Arbor: Tree Search as a Cognition Layer for Autonomous Agents

Arbor：作为自主智能体认知层的树搜索

Abstract: Arbor is a multi-agent framework that introduces structured tree search as a cognition layer for autonomous agents operating in large, stateful action spaces. Prior autonomous optimization systems operate on isolated targets with stateless evaluation. Arbor instead maintains an explicit search tree of scored hypotheses that serves as the shared working memory across agents, evolving with every measurement, treating failures as diagnostic signal that reshapes subsequent exploration, and expanding as prior successes shift the bottleneck distribution.

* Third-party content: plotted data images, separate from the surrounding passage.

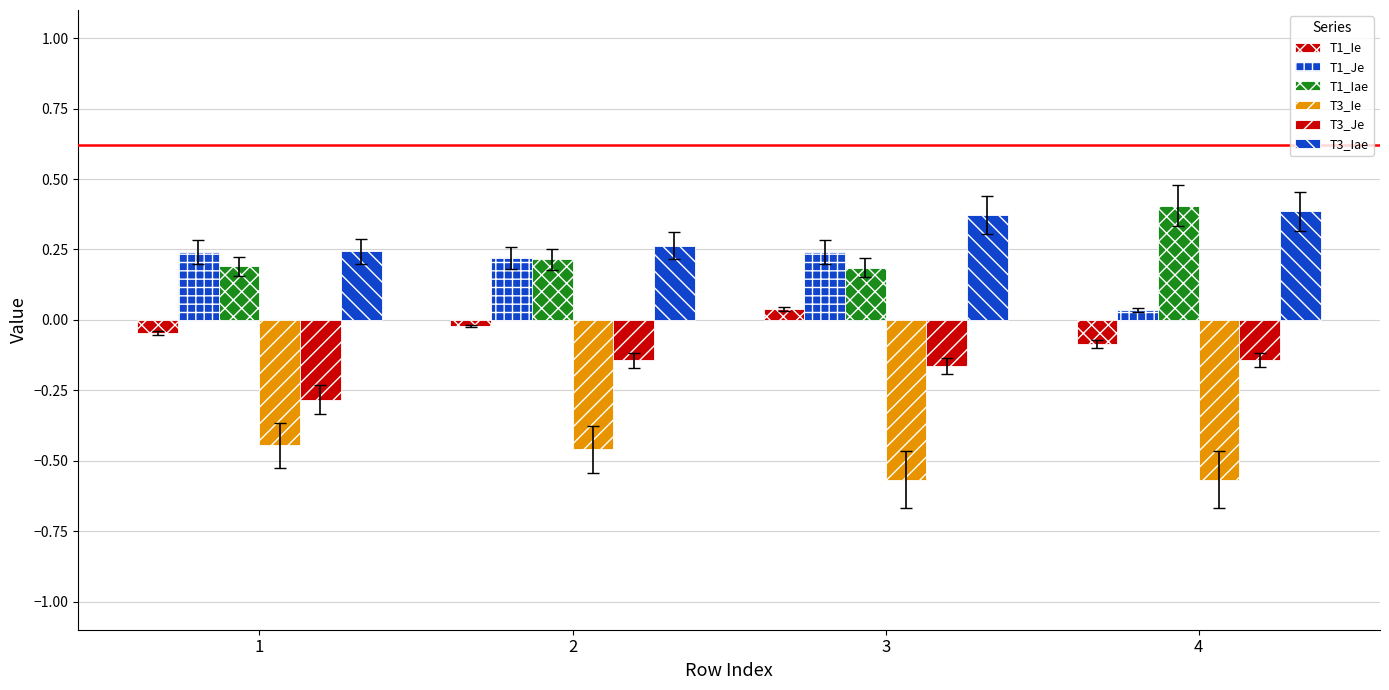

Between 2 and 4, which is larger?

2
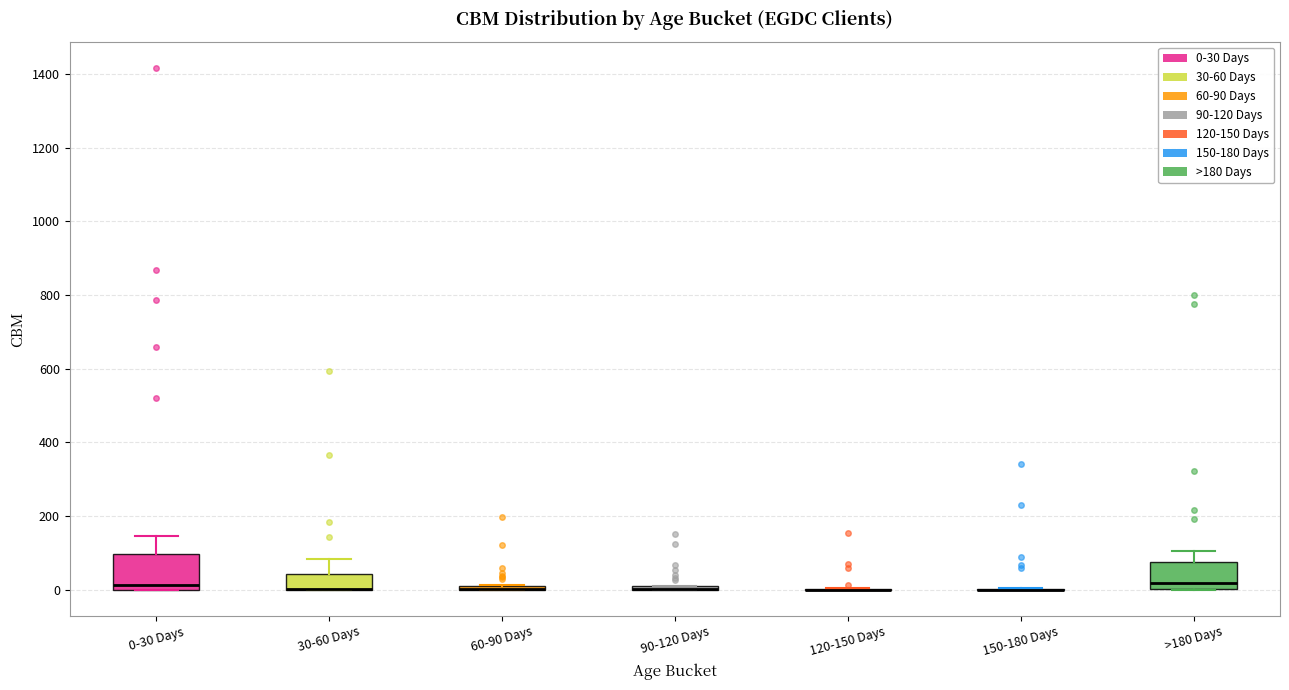

Which box is the tallest, from its lower edge to its upper edge?

0-30 Days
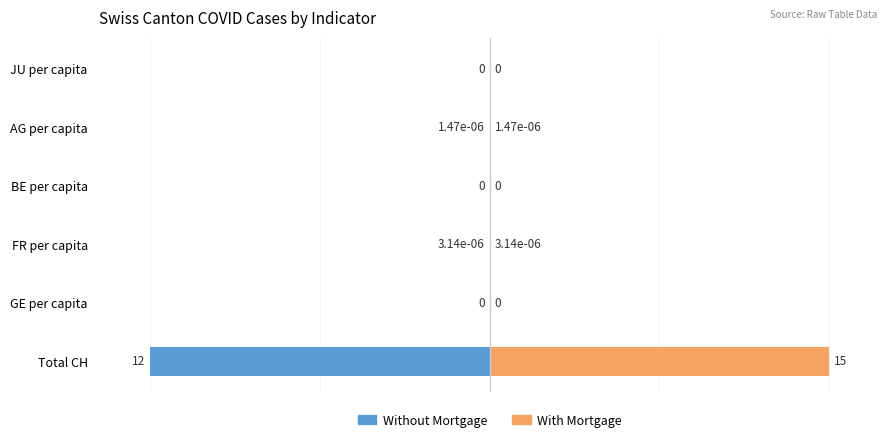

Rank the categories by Without Mortgage value from lowest to highest.

0, 2, 4, 1, 3, 5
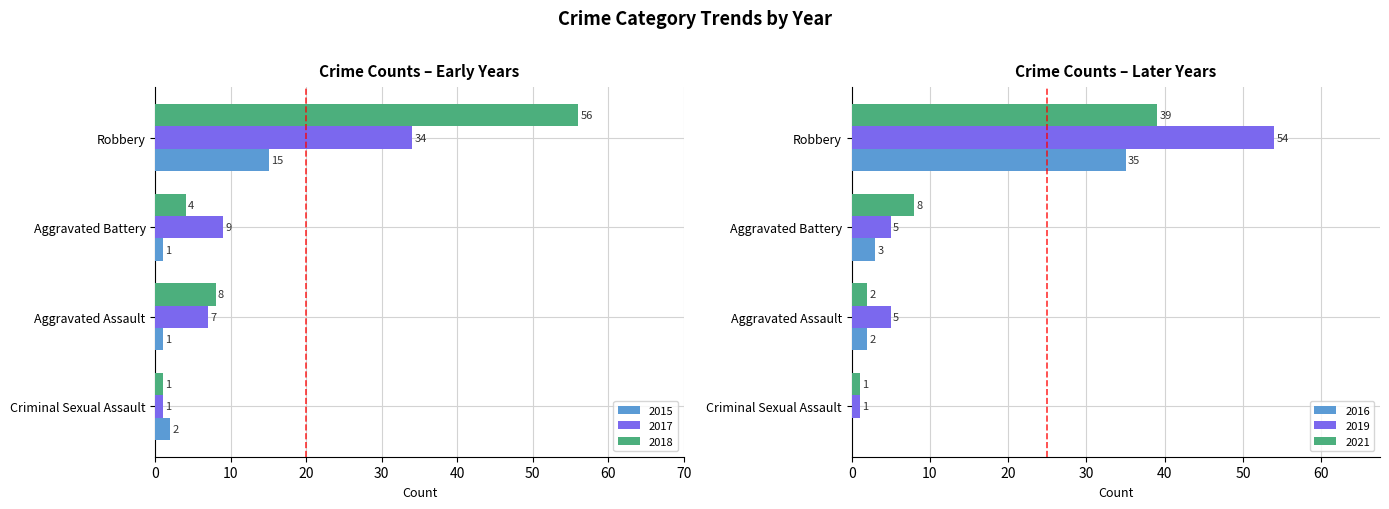

At which label is 2021 closest to 20?

Aggravated Battery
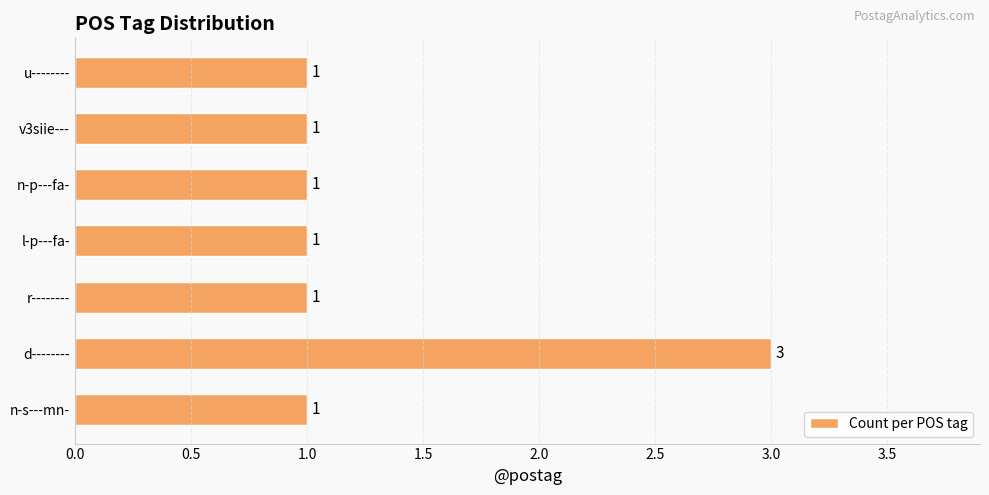

Approximately how many times larger is the value at d-------- compared to r--------?

3.0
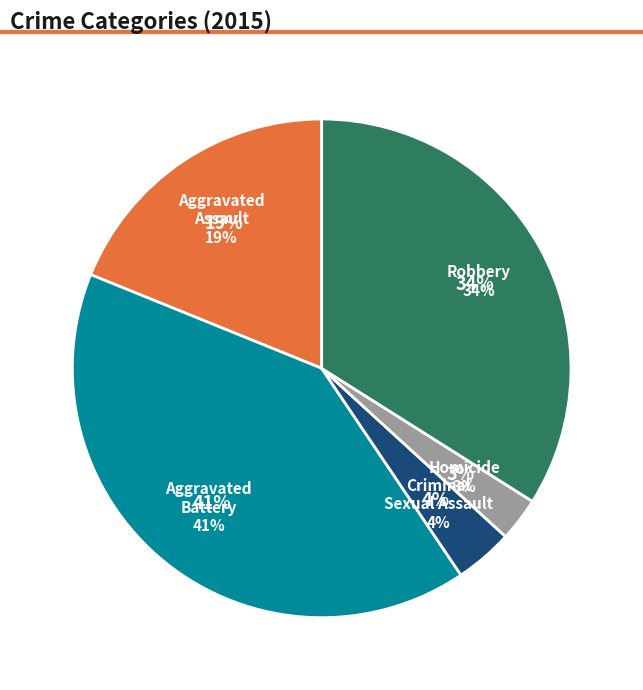

How many slices are in this pie chart?

5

摘要： Arbor 是一个多智能体框架，它引入了结构化树搜索作为在大型、有状态动作空间中运行的自主智能体的认知层。先前的自主优化系统通常在无状态评估的情况下针对孤立目标进行操作。相比之下，Arbor 维护了一个包含评分假设的显式搜索树，作为智能体之间的共享工作记忆。该树随每次测量而演进，将失败视为重塑后续探索的诊断信号，并随着先前成功案例改变瓶颈分布而不断扩展。

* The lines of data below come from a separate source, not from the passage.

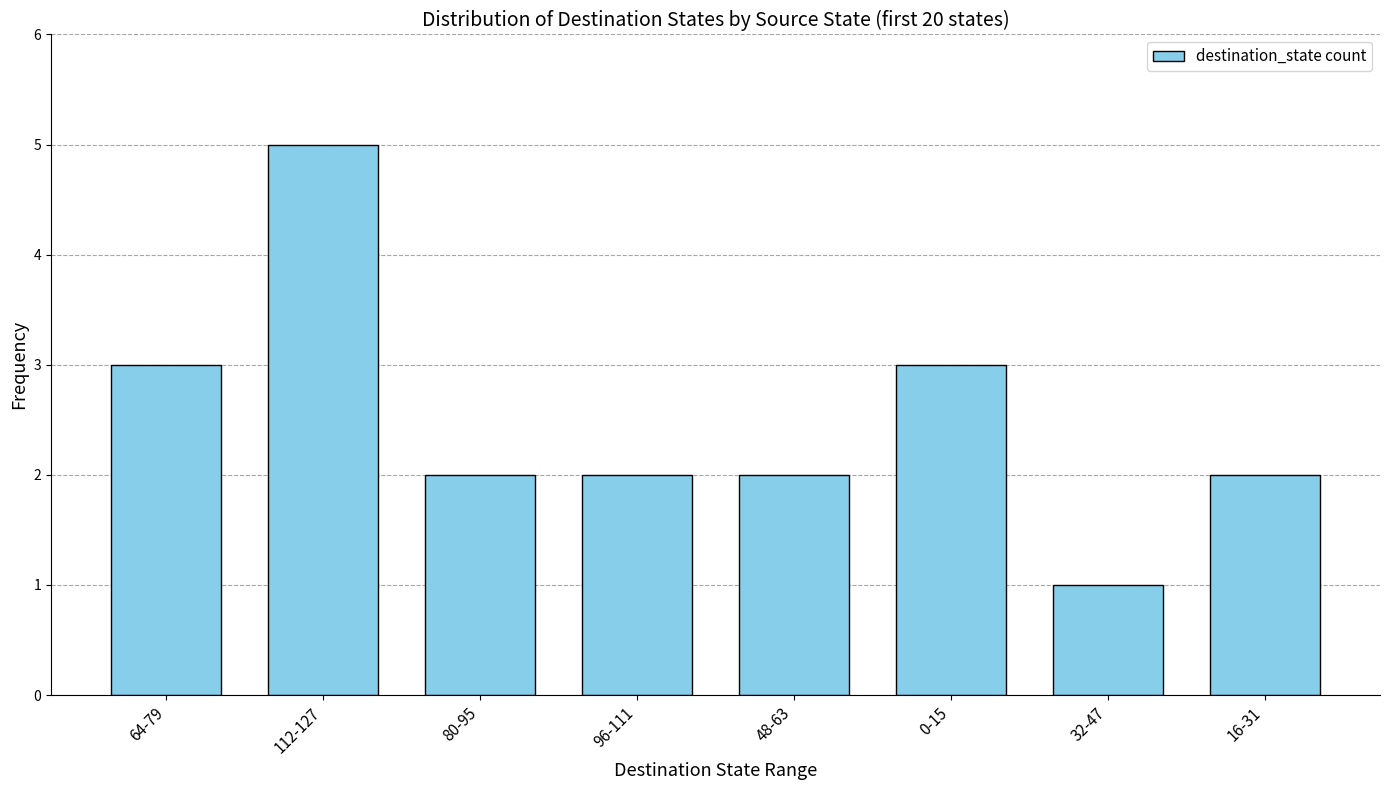

How many values are between 2 and 3?

6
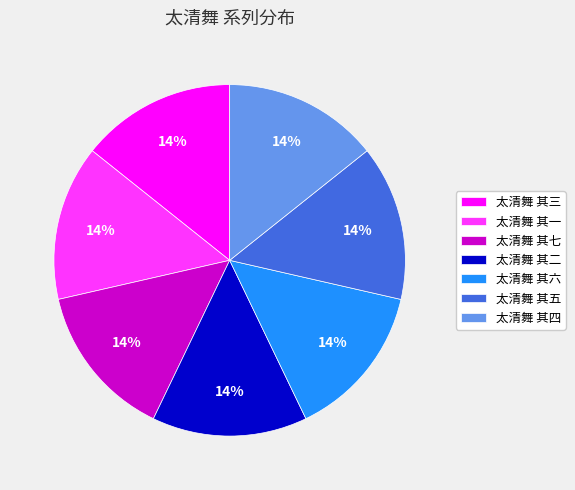

Combined, do 太清舞 其五 and 太清舞 其二 account for over 50%?

No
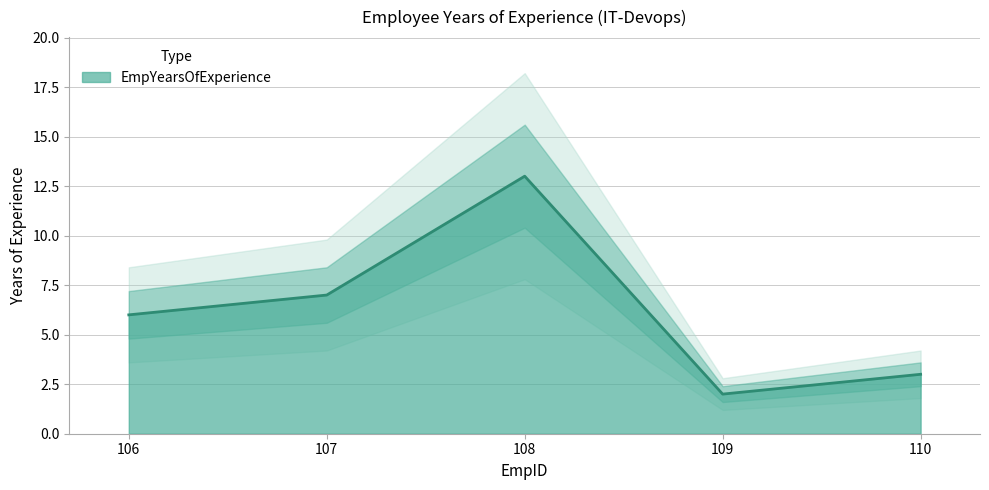

Is it true that the value at 110 is 1?

False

We validate Arbor on full-stack LLM inference optimization, a domain where achieving peak performance has historically required coordinated effort from engineering teams across the application, framework, compiler, kernel, and hardware stack. Arbor pairs an Orchestrator agent, which drives optimization by delegating to Domain Specialists across the inference stack, with a Critic agent that safeguards stability through root-cause analysis, introspection, and measurement validation — a checks-and-balances architecture where neither agent can unilaterally drive the system.

我们在全栈大模型（LLM）推理优化领域验证了 Arbor。在这一领域，要实现峰值性能，历来需要应用、框架、编译器、内核和硬件栈等多个工程团队的协同努力。Arbor 配备了一个“编排者”（Orchestrator）智能体，通过向推理栈中的“领域专家”智能体委派任务来推动优化；同时配备了一个“评论家”（Critic）智能体，通过根本原因分析、内省和测量验证来保障系统稳定性——这是一种制衡架构，确保没有任何一个智能体可以单方面驱动系统。

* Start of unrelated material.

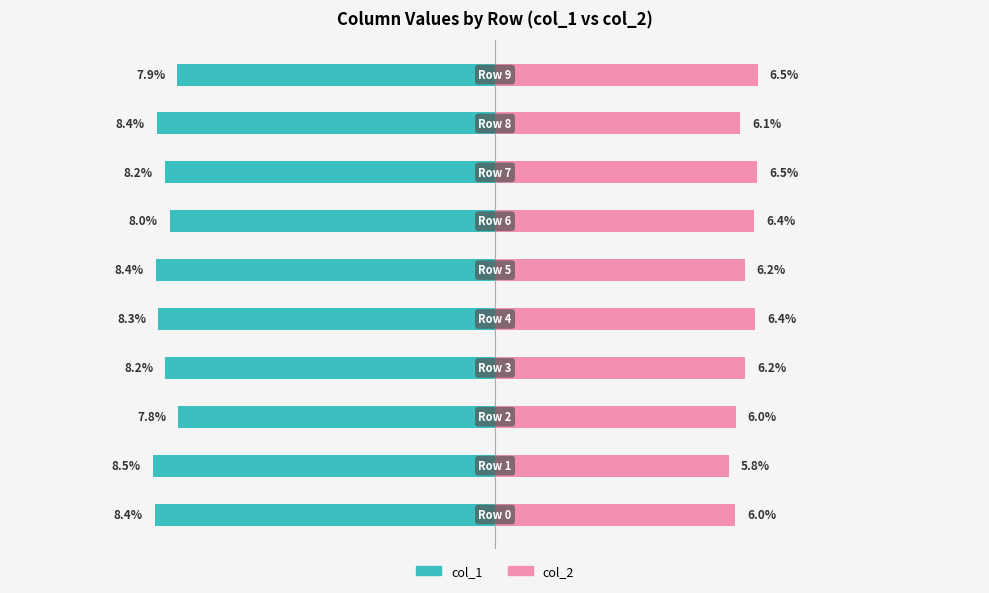

Which series has the widest spread of values?

col_2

Agent capabilities are decomposed into hard skills (domain expertise) and soft skills (coordination protocols that determine how contributions compose), enabling fully autonomous multi-day campaigns. Arbor achieves up to 193% inference throughput-latency Pareto improvement over vendor-optimized baselines, while a single agent without the harness plateaus at +33% throughput improvement and crashes irrecoverably within hours.

智能体的能力被分解为硬技能（领域专业知识）和软技能（决定贡献如何组合的协调协议），从而实现了完全自主的、持续数天的优化任务。Arbor 在推理吞吐量-延迟帕累托（Pareto）指标上，较厂商优化基准实现了高达 193% 的提升；而没有该框架支持的单一智能体，其吞吐量提升仅停留在 33%，且会在数小时内发生不可恢复的崩溃。

Arbor generalizes to multiple generations of hardware platform, and run-to-run variance is within 2 percentage points demonstrating that the method is hardware-agnostic and reproducible.

Arbor 可推广至多代硬件平台，且运行间的差异在 2 个百分点以内，证明了该方法具有硬件无关性和可复现性。